◆ PASSAGE SHOWN
_ _ _

# Questions about Russian Rat Snake's.



## philkent (Apr 28, 2009)

Hi all. I’m thinking of buying a pet snake. I’m returning to the hobby after a number of years. Previously I’ve only kept corns with no problems, but this time I’m thinking of getting a Russian Rat Snake. There’s a few things I’d like to ask if anyone can provide the anserws.

Lighting. I understand they don’t need to have lighting but can a light source still be used to show off the snake and viv décor, as long as it doesn’t increase the viv’s temp too much.

Hibernating. Does the snake need to be hibernated or is this only for purposes of breeding. 

Viv size. Would a vivarium of 48x24x24 be big enough for one or a pair of Russians?

Size. Do males tend to grow larger than females?

Can’t think of any other questions for now, but if I do I’ll be sure to ask. Appreciate any feedback.

Thanks.


----------



## ratboy (Jan 10, 2007)

Hi Phil.



philkent said:


> Lighting. I understand they don’t need to have lighting but can a light source still be used to show off the snake and viv décor, as long as it doesn’t increase the viv’s temp too much.

_ _ _

◆ RECORD EXCERPTS
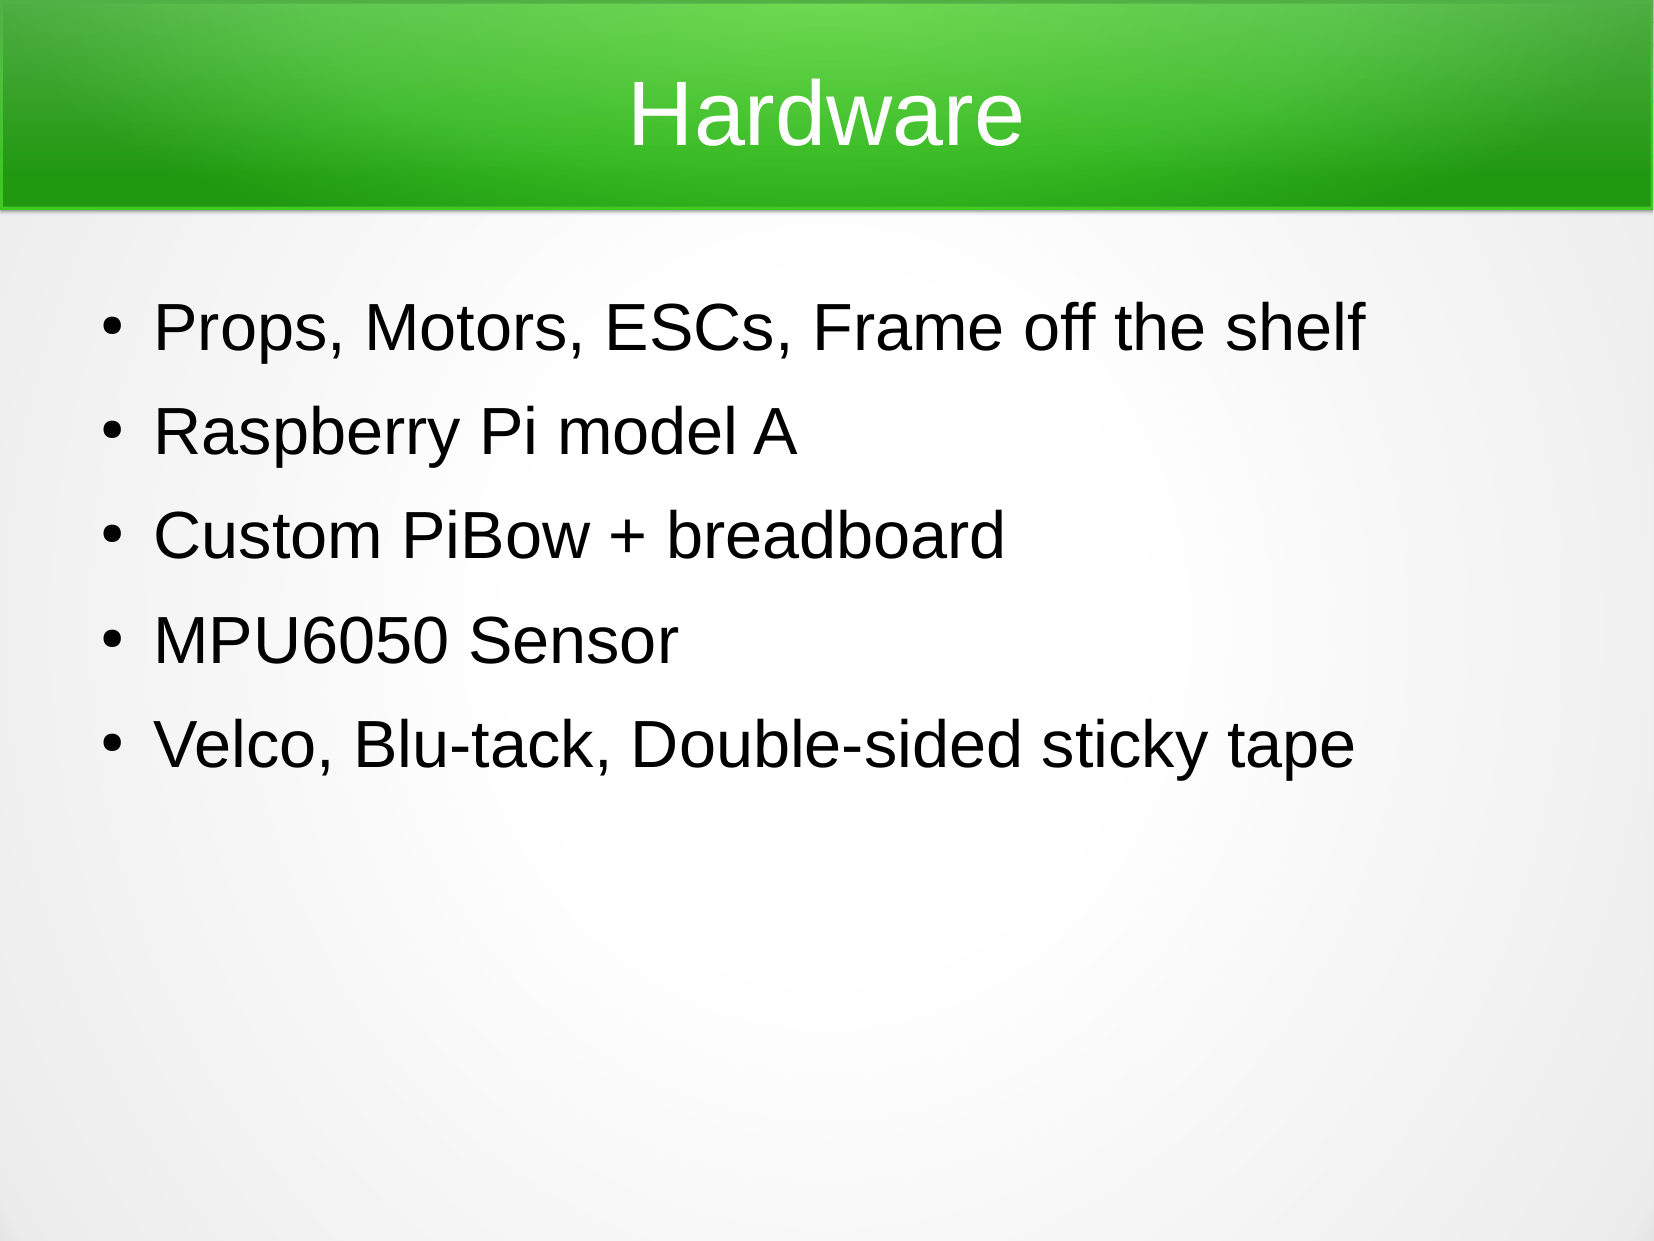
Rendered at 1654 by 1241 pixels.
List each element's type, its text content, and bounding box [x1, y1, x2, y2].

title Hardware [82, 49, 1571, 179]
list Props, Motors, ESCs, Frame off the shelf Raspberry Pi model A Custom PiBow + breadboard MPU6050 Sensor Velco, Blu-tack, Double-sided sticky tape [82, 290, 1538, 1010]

_ _ _

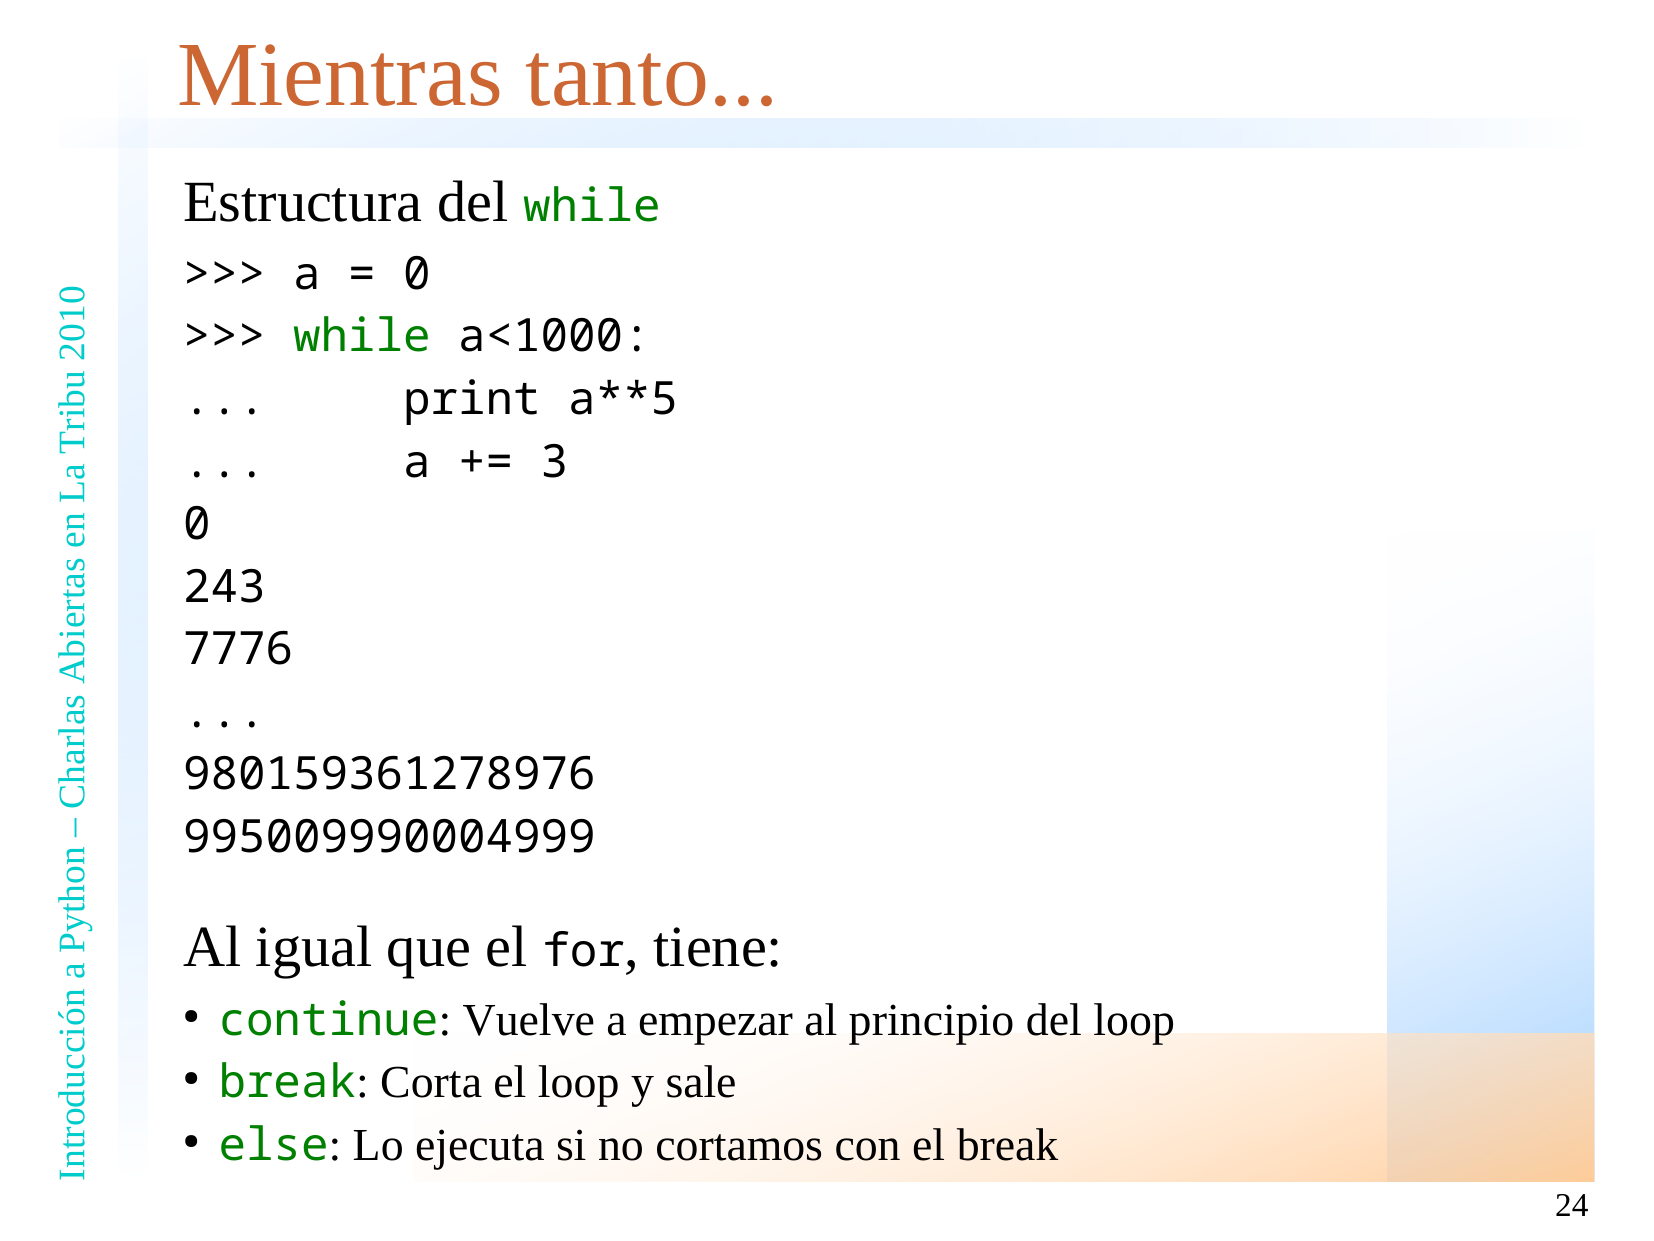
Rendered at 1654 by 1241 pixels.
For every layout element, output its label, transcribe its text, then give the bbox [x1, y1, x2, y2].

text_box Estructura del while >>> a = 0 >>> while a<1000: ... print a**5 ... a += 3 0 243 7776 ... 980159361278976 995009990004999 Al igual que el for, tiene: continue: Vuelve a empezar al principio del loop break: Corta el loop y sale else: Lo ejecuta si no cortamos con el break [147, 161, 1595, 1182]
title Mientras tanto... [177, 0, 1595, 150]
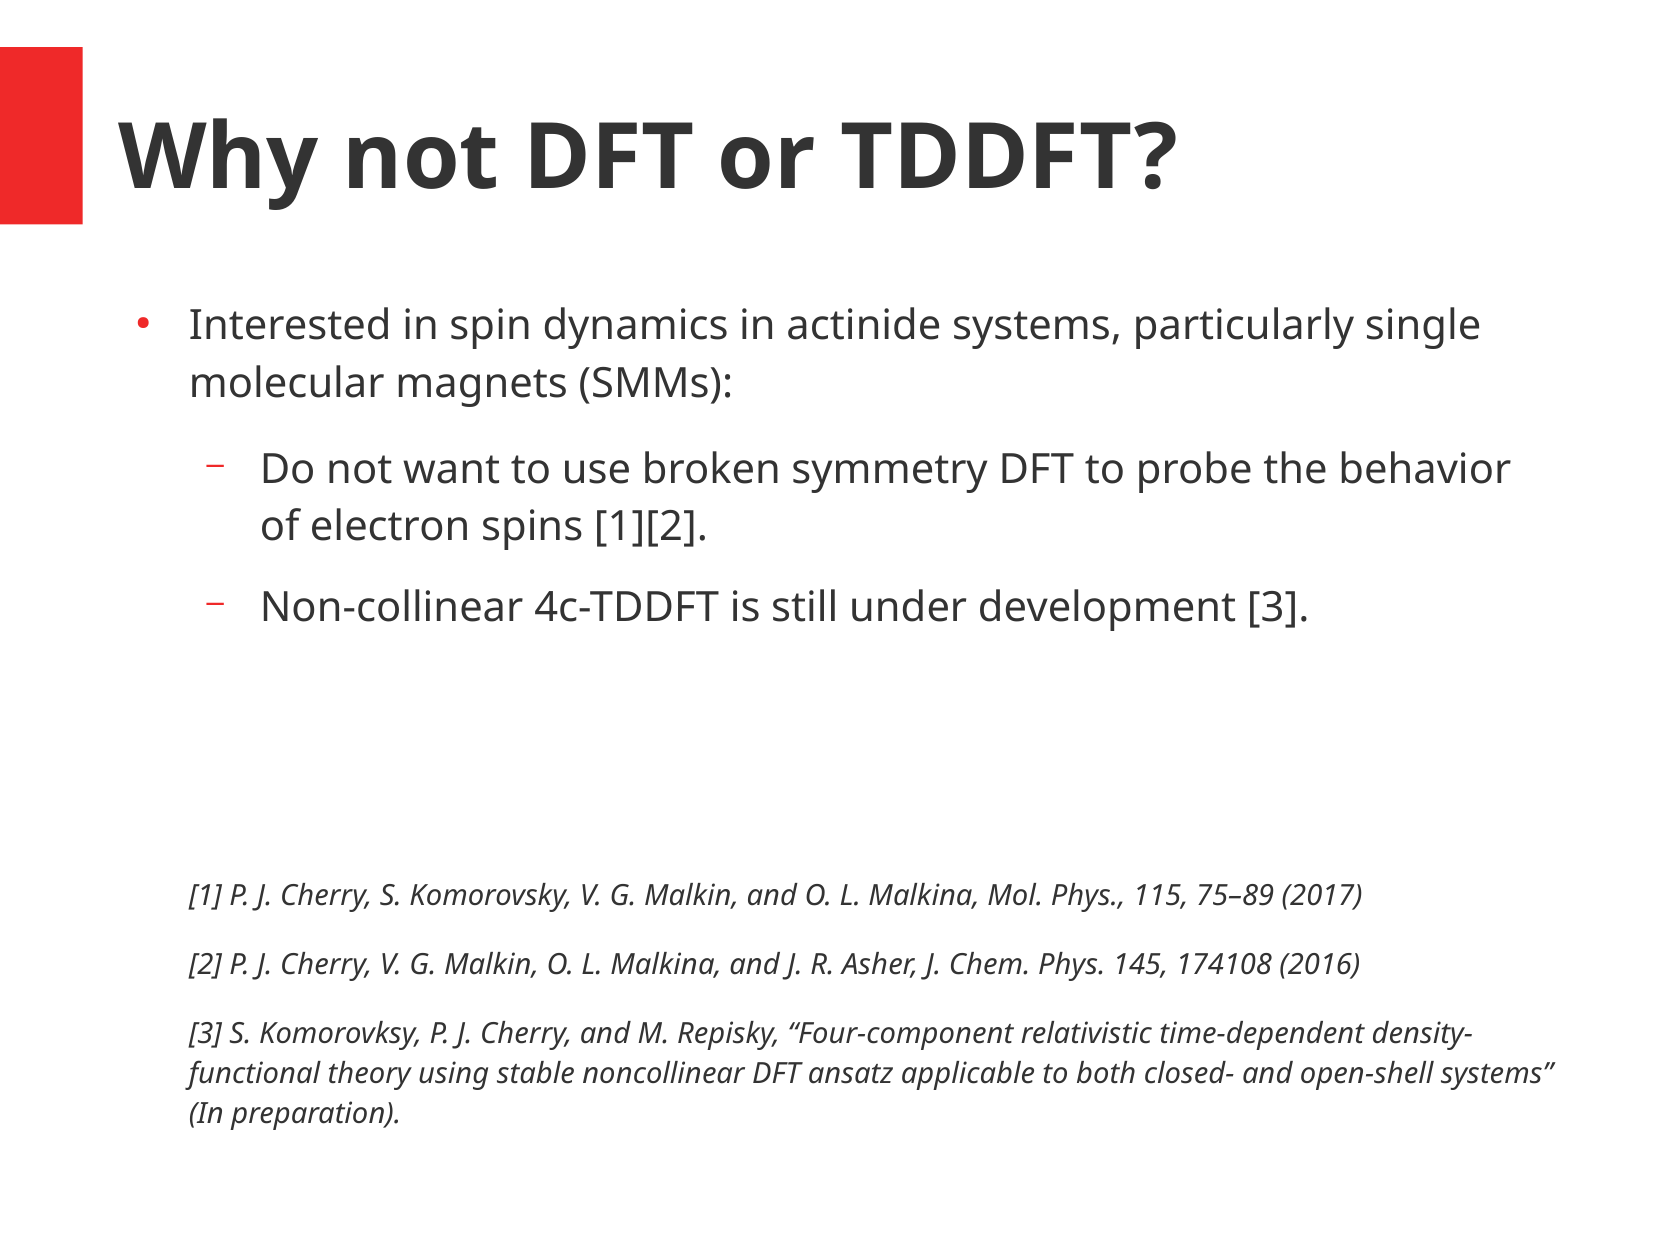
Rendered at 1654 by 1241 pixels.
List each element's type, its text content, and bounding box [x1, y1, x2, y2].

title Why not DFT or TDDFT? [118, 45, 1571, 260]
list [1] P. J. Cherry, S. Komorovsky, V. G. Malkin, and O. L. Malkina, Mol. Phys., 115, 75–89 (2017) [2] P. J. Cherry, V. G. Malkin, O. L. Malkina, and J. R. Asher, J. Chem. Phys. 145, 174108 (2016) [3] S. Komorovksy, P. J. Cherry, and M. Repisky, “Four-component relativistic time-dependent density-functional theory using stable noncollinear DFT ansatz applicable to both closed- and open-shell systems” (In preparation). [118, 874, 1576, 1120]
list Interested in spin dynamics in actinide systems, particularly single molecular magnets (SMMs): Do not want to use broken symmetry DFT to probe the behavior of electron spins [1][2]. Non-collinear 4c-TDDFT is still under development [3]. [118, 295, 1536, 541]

_ _ _

◆ GIVEN INSTRUCTION
In the forum thread on Russian rat snakes, list every one-word or two-word label that philkent's opening post places at the start of a point, in the order they appear.

◆ EXERCISE RESPONSE
Lighting
Hibernating
Viv size
Size